WYSIWYG: IoT Device Identification Based on WebUI Login Pages.

With the improvement of intelligence and interconnection, Internet of Things (IoT) devices tend to become more vulnerable and exposed to many threats. Device identification is the foundation of many cybersecurity operations, such as asset management, vulnerability reaction, and situational awareness, which are important for enhancing the security of IoT devices. The more information sources and the more angles of view we have, the more precise identification results we obtain.

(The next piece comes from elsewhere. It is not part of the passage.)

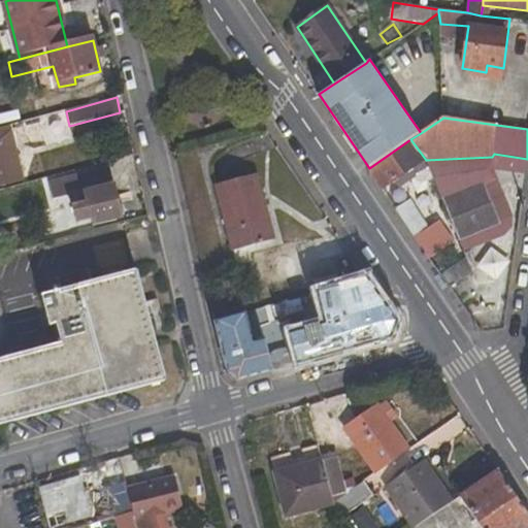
[(0,187),(23,182),(9,126),(0,128),(0,187)]
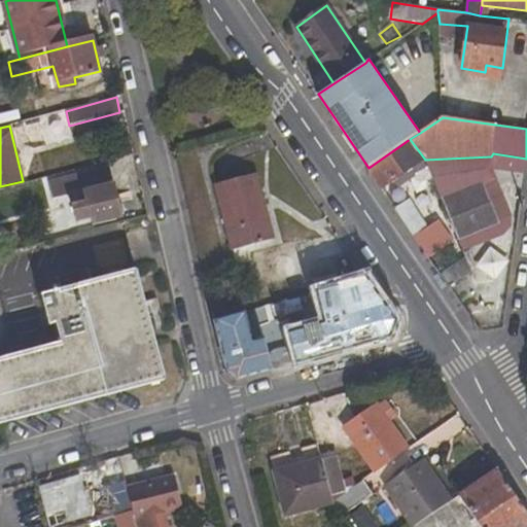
[(369,168),(384,189),(425,160),(410,139),(369,168)]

This study proposes a novel and alternative method for IoT device identification, which introduces commonly available WebUI login pages with distinctive characteristics specific to vendors as the data source and uses an ensemble learning model based on a combination of Convolutional Neural Networks (CNN) and Deep Neural Networks (DNN) for device vendor identification and develops an Optical Character Recognition (OCR) based method for device type and model identification. The experimental results show that the ensemble learning model can achieve 99.1% accuracy and 99.5% F1-Score in the determination of whether a device is from a vendor that appeared in the training dataset, and if the answer is positive, 98% accuracy and 98.3% F1-Score in identifying which vendor it is from. The OCR-based method can identify fine-grained attributes of the device and achieve an accuracy of 99.46% in device model identification, which is higher than the results of the Shodan cyber search engine by a considerable margin of 11.39%.